Imaginez présenter Bitcoin à un gestionnaire de fonds souverain en 2028. Vous défendez une allocation permanente aux côtés de l’or et des obligations d’État.
L’argument repose sur trois piliers : offre fixe, transactions résistantes à la censure et validation décentralisée. Si un pilier s’affaiblit, tout l’argument s’effondre. Si le calendrier d’émission peut être modifié, Bitcoin n’est qu’une monnaie fiduciaire mieux marketée. Si les transactions peuvent être censurées, Bitcoin n’est qu’une base de données lente.
Si la validation se concentre dans quelques data centers parce que faire tourner un nœud devient trop coûteux, la garantie monétaire de Bitcoin devient un accord de circonstance, appliqué par des entités identifiables et vulnérables politiquement.
La surcharge UTXO liée aux inscriptions attaque directement le troisième pilier. Elle rend les nœuds plus chers, la validation plus centralisée, et affaiblit la décentralisation qui fonde la crédibilité de la garantie monétaire. Et tout cela pour un usage sans lien avec la monnaie — qui serait mieux servi par des systèmes spécialisés.
Le stockage arbitraire de données est un problème déjà résolu — Bitcoin n’a pas vocation à devenir Filecoin.
Dans le même temps, le refus de Core de corriger CVE-2023-50428 et la suppression de la limite OP_RETURN dans la version 30 montrent que la direction actuelle du développement accepte d’alourdir les nœuds pour des usages non monétaires. BIP-110 s’y oppose, affirmant que la priorité du réseau est la monnaie, que le réseau de nœuds existe pour valider la monnaie, et que le protocole doit être optimisé pour cet usage.
BIP-110 élimine le vecteur d’attaque des inscriptions pendant un an, sans impact sur les transactions financières. Il supprime 41,5 % des transactions de spam et récupère 36 % de l’espace de bloc. Sur 4,7 millions de transactions testées, aucun faux positif. Il laisse aussi la possibilité de réévaluer la situation quand l’usage légitime de Tapscript sera mieux compris.
La voie vers un Bitcoin à 1 million de dollars repose sur la crédibilité de sa politique monétaire, sa résistance à la censure et le réseau de validation décentralisé qui garantit les deux.
L’avenir d’un Bitcoin à 1 million de dollars dépend du réseau de nœuds.
Si vous exploitez un nœud, vous avez voix au chapitre.
Étudiez la spécification BIP-110. Consultez les données de simulation de Bitcoin Block Space Weekly.
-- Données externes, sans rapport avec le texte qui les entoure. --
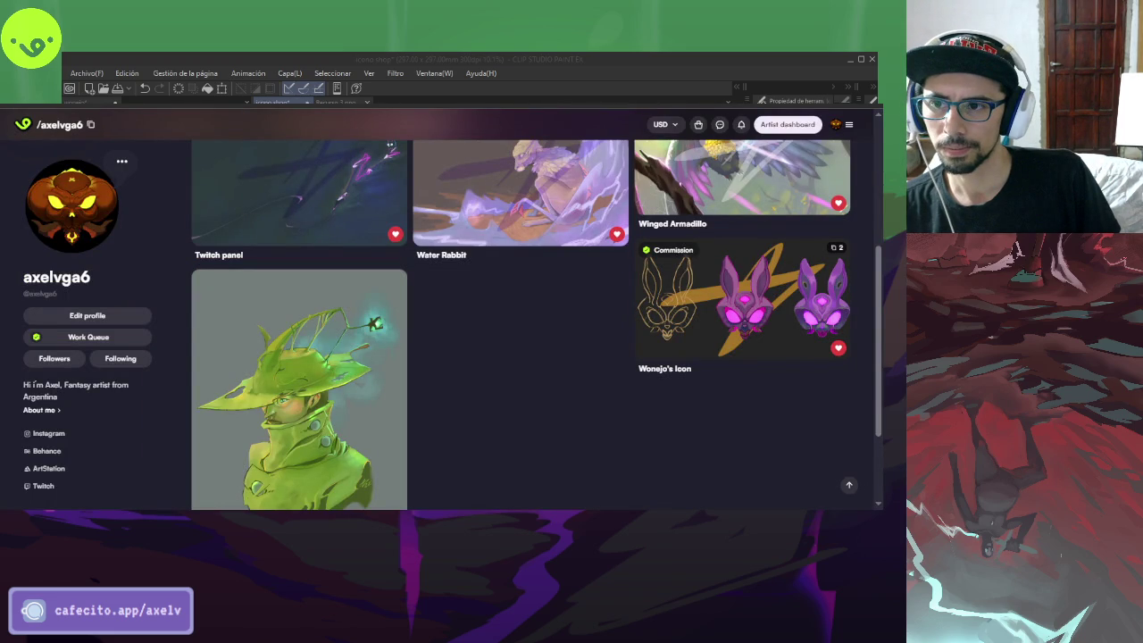
- Leave the VGen profile and return to the Clip Studio skull canvas
key("alt+Tab")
Si vous en avez la capacité technique, faites vos propres calculs. Décidez-vous sur la base des faits, pas des débats sur les réseaux sociaux.
Si vous êtes prêt à agir, migrer de Bitcoin Core vers Bitcoin Knots est plus simple qu’on ne le pense. Si vous utilisez Umbrel, Start9, MyNode ou RaspiBlitz, Knots s’installe en un clic depuis votre marketplace d’applications, et vos données blockchain existantes sont transférables. Si vous exécutez Core sur desktop ou sur Linux bare-metal, la migration est tout aussi directe. Dans tous les cas, vous pouvez faire fonctionner Knots et appliquer BIP-110 en quelques minutes.
Chaque nœud qui passe sur Knots est un vote pour l’avenir monétaire de Bitcoin — chaque voix compte.
Les données sont claires, le compromis est honnête et la fenêtre d’application est d’un an. L’inaction coûte chaque jour des gigaoctets de surcharge permanente ajoutée à chaque nœud.
Bitcoin est de l’argent, et BIP-110 le préserve.
Bitcoin ne peut survivre en tant que réseau de relais et de stockage de données arbitraires non monétaires.
Si vous partagez cette conviction, vous exploitez un nœud souverain, résistant à la censure, et utilisez Bitcoin comme monnaie — sans permission.